This is the nature of the sport. When we wrote about the precarious position that former UTSA coach Frank Wilson was in a couple of seasons ago, we noted that a major part of the job is finding a quarterback. Seth Littrell opted for Austin Aune, Jason Bean, and now the talented-but-mistake prone Jace Ruder over say, Austin Kendall or Bailey Zappe, to name a couple of recent transfers who have performed well.

North Texas fans are roughly divided into “fire this dude now” and “belief is shaky”. The next part of the schedule does not get much lighter and there is very little reason to consider that Littrell will be able to coach up some wins in that short time. If nothing changes (and again, it doesn’t look like it will) it will be hard to parade Littrell to the donors and season ticket holders to drum up excitement and more cash.

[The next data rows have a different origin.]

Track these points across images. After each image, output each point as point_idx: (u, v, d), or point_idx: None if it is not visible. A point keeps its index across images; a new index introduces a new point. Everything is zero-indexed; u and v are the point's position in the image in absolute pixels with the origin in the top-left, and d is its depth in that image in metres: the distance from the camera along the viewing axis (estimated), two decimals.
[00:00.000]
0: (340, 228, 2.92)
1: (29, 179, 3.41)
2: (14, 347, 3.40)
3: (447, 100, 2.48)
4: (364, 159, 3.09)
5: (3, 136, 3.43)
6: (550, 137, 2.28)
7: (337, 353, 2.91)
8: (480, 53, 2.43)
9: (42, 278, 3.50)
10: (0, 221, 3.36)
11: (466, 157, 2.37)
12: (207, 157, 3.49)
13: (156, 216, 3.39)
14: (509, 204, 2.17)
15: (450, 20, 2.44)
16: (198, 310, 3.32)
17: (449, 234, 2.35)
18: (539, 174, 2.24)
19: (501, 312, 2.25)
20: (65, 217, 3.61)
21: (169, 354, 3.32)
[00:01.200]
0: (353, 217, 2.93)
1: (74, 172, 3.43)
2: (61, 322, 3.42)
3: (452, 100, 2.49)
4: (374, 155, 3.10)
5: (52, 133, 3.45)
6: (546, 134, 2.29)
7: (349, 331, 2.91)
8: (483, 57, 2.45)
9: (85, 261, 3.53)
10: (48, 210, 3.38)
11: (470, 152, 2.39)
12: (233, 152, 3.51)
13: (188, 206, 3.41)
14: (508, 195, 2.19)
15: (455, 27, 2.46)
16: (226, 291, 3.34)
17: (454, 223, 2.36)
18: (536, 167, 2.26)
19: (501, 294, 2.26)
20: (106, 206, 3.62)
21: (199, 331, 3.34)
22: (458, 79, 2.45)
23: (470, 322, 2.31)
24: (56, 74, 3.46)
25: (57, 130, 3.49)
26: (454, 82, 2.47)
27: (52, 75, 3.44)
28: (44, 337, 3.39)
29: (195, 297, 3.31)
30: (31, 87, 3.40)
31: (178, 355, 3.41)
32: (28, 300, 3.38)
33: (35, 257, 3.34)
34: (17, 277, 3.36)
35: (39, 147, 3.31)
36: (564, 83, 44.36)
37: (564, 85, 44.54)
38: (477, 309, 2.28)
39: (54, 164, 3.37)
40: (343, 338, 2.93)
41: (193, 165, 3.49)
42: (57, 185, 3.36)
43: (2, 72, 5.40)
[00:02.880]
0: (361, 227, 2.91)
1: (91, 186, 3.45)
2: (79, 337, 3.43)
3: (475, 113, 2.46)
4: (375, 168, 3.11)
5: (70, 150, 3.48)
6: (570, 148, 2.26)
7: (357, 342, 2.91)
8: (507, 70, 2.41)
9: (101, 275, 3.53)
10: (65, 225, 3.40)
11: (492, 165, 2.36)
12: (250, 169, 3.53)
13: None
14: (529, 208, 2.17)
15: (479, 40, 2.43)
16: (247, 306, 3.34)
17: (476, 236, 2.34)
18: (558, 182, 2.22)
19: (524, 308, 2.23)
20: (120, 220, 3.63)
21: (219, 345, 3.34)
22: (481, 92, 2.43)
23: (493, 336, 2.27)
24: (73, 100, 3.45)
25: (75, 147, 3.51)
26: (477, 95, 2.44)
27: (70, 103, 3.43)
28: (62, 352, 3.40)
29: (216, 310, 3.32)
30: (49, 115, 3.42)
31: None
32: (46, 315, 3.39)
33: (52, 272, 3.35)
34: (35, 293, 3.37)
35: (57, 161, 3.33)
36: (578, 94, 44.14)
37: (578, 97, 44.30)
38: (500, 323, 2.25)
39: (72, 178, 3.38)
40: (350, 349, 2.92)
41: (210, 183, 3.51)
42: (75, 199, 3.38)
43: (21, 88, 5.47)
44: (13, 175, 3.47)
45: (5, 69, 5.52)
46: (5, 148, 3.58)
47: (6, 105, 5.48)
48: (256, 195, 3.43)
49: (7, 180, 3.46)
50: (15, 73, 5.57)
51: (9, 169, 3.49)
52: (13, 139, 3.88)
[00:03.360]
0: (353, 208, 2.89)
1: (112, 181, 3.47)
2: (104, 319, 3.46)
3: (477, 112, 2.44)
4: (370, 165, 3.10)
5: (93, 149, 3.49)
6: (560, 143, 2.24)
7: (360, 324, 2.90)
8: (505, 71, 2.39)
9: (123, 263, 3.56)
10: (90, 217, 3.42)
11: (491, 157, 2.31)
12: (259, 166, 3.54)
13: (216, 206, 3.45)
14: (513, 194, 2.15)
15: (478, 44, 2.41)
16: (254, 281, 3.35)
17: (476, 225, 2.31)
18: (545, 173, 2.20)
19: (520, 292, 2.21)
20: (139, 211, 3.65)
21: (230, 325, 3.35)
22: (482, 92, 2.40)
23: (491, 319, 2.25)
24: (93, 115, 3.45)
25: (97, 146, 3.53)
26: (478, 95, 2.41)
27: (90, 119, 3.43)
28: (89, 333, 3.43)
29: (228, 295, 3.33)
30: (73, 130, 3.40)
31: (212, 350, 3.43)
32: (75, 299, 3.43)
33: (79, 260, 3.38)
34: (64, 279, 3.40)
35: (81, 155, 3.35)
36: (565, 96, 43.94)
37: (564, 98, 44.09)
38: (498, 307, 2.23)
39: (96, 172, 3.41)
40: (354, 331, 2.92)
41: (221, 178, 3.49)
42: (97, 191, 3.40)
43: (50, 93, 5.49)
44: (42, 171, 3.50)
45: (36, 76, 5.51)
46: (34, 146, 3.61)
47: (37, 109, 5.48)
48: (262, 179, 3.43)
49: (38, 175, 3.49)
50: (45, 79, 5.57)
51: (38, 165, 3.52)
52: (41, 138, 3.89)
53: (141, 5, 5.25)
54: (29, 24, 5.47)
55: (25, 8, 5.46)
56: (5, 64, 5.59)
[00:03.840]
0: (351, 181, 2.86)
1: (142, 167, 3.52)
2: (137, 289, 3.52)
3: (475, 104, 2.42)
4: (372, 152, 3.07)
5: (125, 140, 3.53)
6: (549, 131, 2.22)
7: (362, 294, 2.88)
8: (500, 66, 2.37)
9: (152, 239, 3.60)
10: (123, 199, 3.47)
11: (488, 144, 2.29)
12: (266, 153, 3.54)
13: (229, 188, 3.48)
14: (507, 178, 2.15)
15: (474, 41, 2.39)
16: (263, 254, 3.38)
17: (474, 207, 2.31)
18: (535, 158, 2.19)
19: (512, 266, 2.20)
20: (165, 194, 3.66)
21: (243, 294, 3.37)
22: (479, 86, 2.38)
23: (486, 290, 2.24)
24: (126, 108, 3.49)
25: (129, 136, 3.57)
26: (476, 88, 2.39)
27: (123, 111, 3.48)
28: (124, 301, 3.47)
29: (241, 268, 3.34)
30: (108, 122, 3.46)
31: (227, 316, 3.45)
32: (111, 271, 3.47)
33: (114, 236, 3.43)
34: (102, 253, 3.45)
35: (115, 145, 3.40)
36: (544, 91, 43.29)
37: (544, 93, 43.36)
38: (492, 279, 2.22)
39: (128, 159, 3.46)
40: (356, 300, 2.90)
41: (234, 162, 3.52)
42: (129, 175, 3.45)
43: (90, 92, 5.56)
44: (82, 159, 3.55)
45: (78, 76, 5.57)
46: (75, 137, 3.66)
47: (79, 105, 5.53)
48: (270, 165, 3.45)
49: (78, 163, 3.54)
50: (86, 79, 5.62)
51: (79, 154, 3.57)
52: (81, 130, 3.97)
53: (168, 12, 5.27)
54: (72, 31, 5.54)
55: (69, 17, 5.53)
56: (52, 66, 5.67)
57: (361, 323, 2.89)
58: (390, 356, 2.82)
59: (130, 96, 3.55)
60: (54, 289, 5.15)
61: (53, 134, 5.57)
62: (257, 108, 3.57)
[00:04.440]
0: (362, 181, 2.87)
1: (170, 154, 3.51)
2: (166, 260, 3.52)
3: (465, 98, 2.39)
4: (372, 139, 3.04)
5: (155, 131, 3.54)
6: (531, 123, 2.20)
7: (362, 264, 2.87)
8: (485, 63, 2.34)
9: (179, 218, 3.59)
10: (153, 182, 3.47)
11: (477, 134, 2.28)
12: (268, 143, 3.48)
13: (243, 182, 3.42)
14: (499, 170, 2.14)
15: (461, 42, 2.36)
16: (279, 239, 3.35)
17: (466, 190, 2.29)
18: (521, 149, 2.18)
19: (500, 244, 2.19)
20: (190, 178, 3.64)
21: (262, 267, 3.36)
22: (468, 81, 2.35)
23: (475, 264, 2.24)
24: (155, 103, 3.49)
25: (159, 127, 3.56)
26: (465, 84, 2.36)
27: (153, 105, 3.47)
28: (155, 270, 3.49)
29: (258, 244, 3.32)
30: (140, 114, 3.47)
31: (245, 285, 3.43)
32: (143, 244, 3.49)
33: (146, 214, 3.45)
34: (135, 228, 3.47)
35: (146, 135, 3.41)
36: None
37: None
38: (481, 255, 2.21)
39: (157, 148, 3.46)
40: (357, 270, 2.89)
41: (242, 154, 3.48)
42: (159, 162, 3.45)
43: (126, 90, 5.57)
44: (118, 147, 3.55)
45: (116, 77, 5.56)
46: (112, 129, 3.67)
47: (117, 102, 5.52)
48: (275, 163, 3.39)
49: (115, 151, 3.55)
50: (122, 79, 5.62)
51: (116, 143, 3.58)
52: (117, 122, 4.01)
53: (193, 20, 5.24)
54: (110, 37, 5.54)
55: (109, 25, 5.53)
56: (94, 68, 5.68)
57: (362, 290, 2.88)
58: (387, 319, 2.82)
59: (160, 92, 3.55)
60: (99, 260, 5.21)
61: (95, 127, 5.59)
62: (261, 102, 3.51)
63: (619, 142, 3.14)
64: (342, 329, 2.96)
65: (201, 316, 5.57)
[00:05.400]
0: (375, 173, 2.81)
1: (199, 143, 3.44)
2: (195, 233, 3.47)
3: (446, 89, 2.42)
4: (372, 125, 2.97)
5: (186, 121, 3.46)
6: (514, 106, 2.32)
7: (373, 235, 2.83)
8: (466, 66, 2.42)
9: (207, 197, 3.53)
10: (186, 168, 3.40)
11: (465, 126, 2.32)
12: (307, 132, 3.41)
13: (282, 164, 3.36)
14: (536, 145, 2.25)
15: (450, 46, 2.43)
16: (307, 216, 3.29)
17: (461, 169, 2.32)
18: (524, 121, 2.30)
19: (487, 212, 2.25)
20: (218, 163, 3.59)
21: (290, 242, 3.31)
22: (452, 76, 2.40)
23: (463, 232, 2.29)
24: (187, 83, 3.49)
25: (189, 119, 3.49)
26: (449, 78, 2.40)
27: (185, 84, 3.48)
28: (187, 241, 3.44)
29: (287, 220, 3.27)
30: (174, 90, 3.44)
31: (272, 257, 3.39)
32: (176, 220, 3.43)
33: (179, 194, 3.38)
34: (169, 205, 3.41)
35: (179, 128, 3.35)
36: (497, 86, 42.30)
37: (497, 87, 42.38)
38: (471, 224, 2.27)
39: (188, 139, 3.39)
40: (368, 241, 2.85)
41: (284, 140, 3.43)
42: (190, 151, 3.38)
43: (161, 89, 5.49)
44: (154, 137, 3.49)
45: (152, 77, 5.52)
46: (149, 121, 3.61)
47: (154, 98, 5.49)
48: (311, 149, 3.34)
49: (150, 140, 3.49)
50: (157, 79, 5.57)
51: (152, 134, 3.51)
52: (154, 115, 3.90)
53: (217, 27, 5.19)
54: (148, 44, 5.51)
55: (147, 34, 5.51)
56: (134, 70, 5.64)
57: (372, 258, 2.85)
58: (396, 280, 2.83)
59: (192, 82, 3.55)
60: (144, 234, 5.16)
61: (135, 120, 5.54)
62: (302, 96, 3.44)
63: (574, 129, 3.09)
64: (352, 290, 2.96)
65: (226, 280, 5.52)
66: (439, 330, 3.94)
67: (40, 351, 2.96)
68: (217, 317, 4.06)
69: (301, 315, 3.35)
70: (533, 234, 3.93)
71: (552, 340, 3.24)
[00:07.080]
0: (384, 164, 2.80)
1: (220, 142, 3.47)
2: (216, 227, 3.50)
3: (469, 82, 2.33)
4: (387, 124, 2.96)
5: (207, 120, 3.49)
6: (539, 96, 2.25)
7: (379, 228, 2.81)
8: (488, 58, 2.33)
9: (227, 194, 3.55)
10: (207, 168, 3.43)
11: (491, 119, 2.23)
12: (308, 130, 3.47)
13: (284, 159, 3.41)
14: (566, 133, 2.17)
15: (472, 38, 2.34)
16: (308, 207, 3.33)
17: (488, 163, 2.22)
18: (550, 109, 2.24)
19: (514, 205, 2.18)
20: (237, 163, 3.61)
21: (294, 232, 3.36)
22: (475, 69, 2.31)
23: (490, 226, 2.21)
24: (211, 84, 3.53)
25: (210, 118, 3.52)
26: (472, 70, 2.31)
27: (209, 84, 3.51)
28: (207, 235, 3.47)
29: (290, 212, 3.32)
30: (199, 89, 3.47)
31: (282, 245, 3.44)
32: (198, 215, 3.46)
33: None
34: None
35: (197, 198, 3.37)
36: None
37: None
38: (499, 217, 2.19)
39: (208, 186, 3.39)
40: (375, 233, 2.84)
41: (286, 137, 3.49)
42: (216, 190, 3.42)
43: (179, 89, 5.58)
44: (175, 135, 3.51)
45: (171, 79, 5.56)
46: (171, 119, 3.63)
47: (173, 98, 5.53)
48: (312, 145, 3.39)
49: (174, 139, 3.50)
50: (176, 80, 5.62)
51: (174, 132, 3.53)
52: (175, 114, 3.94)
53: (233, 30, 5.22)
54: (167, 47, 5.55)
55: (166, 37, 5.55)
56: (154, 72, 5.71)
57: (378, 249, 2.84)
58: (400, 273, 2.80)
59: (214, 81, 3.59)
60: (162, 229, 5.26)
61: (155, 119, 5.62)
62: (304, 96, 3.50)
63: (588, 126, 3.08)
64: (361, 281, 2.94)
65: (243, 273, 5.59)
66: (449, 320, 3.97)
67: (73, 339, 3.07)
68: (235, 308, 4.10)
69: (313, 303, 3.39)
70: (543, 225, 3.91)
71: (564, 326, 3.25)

If you want any factors to consider when placing your bets, note that Baker waited out the contract of former NT basketball coach Tony Benford, watching NT endure yet another awful season, before hiring the great Grant McCasland. He did not hire Seth Littrell, for what it is worth, but has enjoyed a good relationship with him while giving him raises and plenty of support. Littrell has earned his money and has done well relatively to the previous coaches in a lot of aspects 2 but a fourth losing season in six years in charge is hard to defend.